**WHAT YOU NEED TO DO**
Take every line containing "trovi" from the material and copy it.
*** Block opens ***
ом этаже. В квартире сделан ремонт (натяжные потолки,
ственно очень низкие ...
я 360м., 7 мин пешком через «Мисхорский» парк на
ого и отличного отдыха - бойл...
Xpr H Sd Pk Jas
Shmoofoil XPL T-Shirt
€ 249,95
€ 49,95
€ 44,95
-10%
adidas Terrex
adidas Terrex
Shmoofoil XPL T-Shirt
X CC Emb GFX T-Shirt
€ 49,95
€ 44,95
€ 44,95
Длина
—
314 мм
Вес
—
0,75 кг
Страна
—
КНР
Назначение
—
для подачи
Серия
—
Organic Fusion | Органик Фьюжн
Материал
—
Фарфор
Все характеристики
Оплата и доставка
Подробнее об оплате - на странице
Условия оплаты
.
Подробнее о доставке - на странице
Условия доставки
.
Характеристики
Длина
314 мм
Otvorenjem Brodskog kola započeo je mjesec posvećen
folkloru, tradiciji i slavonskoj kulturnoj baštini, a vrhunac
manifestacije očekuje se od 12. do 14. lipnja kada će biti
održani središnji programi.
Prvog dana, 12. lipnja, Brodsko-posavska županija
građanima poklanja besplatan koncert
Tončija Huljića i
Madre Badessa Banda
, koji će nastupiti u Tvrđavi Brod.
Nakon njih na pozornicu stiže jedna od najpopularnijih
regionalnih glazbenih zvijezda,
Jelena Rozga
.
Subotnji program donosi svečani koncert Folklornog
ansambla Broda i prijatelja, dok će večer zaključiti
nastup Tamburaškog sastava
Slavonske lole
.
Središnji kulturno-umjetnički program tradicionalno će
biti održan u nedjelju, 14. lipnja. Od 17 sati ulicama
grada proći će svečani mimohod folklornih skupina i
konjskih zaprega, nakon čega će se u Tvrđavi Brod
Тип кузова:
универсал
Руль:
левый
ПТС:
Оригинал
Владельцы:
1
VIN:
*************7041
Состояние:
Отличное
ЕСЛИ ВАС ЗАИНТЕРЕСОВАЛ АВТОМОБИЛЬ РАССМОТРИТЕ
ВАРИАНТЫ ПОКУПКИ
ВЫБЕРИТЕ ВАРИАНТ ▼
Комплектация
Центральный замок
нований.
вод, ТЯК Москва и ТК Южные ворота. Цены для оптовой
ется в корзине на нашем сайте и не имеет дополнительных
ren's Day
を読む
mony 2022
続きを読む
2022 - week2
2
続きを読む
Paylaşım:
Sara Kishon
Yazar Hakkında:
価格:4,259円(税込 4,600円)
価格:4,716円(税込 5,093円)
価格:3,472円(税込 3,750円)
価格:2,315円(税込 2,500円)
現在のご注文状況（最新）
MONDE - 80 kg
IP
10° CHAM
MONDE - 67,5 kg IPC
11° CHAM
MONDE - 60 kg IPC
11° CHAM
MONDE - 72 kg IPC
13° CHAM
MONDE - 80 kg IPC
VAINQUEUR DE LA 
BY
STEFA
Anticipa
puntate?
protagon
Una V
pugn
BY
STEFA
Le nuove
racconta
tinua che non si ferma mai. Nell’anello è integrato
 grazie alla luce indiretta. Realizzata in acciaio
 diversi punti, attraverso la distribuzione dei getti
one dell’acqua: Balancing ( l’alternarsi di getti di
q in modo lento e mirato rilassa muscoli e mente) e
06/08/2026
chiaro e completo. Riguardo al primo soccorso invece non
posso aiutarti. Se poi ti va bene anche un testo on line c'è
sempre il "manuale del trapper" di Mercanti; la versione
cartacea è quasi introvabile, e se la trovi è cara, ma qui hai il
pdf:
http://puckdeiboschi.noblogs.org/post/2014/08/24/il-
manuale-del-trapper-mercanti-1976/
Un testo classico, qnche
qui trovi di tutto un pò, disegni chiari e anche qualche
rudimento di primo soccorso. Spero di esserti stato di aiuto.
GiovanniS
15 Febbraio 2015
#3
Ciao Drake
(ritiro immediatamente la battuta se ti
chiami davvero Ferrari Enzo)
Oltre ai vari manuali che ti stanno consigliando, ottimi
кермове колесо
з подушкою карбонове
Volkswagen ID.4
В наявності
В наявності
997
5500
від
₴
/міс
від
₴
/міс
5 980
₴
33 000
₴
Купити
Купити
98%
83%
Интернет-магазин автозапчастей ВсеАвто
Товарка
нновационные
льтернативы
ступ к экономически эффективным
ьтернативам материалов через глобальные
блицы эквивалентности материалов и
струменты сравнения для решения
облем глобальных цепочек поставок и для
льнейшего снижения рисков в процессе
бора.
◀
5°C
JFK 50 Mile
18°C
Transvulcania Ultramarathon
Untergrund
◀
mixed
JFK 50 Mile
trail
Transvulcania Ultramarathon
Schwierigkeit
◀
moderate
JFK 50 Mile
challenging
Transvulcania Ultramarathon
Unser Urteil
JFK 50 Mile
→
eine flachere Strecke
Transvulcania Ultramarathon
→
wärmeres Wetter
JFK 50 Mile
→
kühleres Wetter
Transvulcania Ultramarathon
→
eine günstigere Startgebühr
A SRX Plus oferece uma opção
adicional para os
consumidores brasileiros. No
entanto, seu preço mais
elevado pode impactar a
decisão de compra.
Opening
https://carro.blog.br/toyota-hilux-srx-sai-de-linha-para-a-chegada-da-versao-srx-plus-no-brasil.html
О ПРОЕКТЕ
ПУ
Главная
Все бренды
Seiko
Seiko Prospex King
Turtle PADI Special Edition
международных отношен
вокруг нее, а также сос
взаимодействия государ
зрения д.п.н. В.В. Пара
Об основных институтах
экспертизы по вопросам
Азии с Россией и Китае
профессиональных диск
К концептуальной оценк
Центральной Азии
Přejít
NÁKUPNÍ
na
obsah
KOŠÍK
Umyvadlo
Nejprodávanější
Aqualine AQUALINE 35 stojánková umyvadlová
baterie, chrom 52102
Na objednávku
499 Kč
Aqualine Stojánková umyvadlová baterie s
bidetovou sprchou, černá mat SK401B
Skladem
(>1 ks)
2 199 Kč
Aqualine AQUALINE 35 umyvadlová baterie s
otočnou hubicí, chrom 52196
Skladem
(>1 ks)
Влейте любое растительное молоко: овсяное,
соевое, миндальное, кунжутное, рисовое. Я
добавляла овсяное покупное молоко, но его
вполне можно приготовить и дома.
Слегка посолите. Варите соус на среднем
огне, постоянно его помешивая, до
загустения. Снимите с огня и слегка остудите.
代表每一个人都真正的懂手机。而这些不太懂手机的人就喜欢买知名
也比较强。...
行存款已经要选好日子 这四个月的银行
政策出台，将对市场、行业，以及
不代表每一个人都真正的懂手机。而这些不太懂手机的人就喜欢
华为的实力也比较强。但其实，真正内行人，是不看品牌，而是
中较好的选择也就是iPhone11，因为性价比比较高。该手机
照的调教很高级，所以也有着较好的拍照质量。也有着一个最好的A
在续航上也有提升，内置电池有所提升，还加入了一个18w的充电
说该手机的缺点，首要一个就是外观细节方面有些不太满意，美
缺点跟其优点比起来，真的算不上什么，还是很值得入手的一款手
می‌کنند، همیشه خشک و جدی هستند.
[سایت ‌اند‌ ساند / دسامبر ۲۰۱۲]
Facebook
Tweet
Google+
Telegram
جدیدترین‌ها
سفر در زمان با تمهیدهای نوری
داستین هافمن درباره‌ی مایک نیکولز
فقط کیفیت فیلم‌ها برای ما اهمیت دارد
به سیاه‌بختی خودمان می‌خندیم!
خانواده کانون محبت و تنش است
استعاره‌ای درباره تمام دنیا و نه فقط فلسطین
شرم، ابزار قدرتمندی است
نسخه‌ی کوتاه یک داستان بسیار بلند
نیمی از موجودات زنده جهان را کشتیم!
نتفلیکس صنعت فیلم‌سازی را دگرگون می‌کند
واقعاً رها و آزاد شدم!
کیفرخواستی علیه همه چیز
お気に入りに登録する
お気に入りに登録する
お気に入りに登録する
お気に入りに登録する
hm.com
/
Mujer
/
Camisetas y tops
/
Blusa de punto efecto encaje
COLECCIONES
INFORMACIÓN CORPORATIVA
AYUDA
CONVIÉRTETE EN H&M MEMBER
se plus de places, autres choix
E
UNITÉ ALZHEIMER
*** Block closes ***
**EXERCISE OUTPUT**
cartacea è quasi introvabile, e se la trovi è cara, ma qui hai il
qui trovi di tutto un pò, disegni chiari e anche qualche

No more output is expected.